In this article, I’m going to show you how to use Pushshift to scrape a large amount of Reddit data and create a dataset. I define “large” as a set of data between 50,000–500,000 items. Data queries for over 500,000 items will be covered in a separate article as these will increase the risk of an out of memory error occurring, depending on the amount of available memory.

Why should you create a dataset from Reddit data? Reddit provides a public forum for communities with similar interests to discuss and exchange ideas, with a large majority of this data being text data. Creating a Reddit dataset of posts and comments from a specific subreddit will allow you to extract various insights, from sentiments towards different stock tickers, to trending topics in the news. One example could be creating a dataset of comments from r/WallStreetBets and looking for what stock tickers are most frequently mentioned over a particular timespan.

By the end of this article, you will have created a dataset of 100,000 comments from r/WallStreetBets created between Dec 1/20 and Feb 1/21. First, I’ll start by discussing the different ways to get Reddit data and why we will be using Pushshift.

Reddit Data

There are 2 main ways to retrieve data from Reddit, using either the Reddit or Pushshift API.

The Reddit API is great but only allows users to pull a limited amount of recent comments or submissions from a few different streams for a subreddit, such as hot , new , top , etc. Due to this, using the Reddit API is not recommended when you need to create a large dataset.

Now you might be wondering, what exactly is Pushshift? Pushshift is a service that ingests new comments and submissions from Reddit, stores them in a database, and makes them available to be queried via an API endpoint.

Pushshift has a few drawbacks that are worth mentioning. Since Pushshift is a third-party service with a single maintainer, downtime can happen, it's rare, but it can cause small windows of time during which comments and submissions are not ingested and stored. Occasionally these gaps are backfilled with data, but not always. The second drawback is that the data is NOT real-time since Pushshift has to ingest and store the comments and submissions. The delay in ingesting comments or submissions varies and can be up to 2 days, so if you have a need for real-time data, I would recommend using the Reddit API (via praw ) instead.

Using Pushshift

To retrieve data from Pushshift you make API requests to a specific endpoint with parameters specifying what query you want it to run.

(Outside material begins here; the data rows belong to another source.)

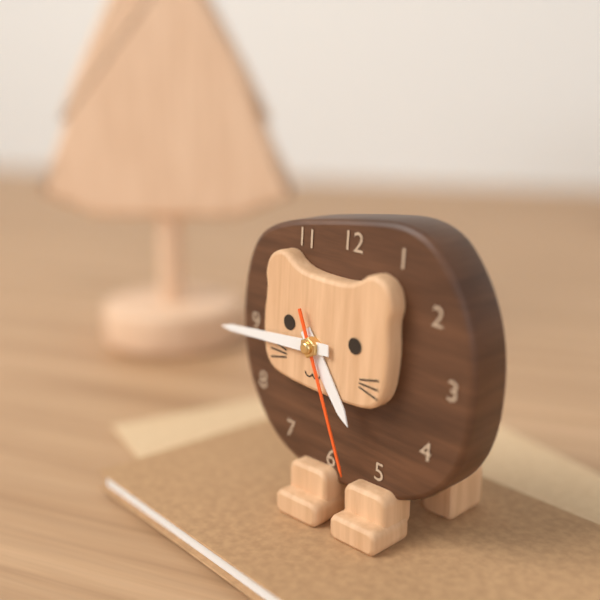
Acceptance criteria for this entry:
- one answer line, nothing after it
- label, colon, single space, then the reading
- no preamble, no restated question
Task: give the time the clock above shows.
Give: 4:44:26
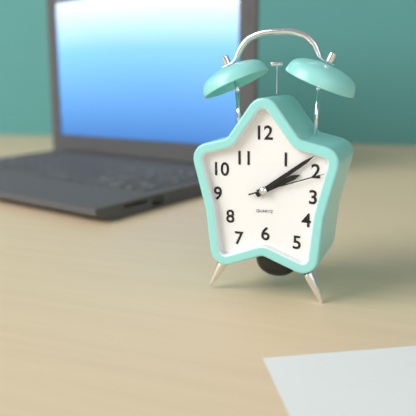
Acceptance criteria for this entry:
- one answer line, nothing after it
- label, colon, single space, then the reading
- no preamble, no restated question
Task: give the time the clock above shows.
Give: 2:09:12
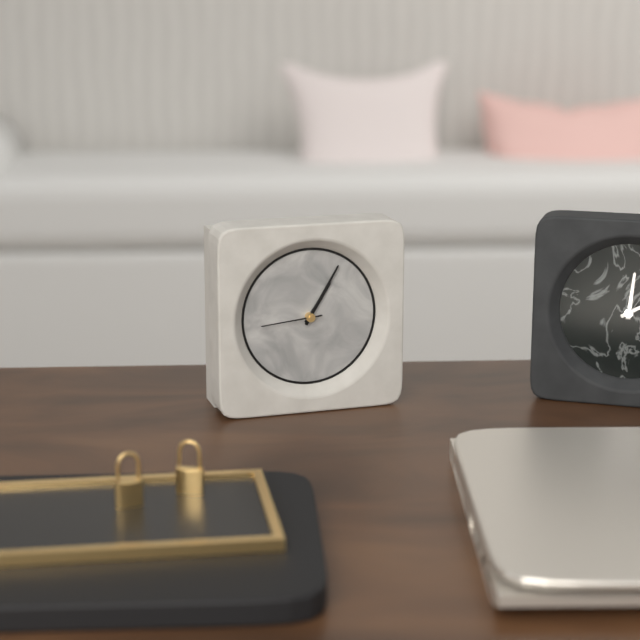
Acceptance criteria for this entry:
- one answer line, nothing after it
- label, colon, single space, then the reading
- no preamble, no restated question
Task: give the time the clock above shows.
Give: 1:05:44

You can work directly with the API or use a Python wrapper. There are two main wrappers created in Python for Pushshift, psaw, and pmaw. For the creation of large datasets I would recommend using pmaw, it’s a package I created that is highly optimized for extracting large amounts of data, running 1.79x faster than psaw from the benchmarks I performed with up to 400,000 submissions. pmaw has built-in rate-limiting, pagination, and runs requests on multiple threads, all we have to do is define our query based on the Pushshift endpoint parameters.

Data Retrieval

Now it’s finally time to start writing some code! The rest of this tutorial will be using Python version 3.6, which you can download here. I would recommend running your code in a Jupyter Notebook since it allows for fast iterations, however, any environment or IDE will be fine.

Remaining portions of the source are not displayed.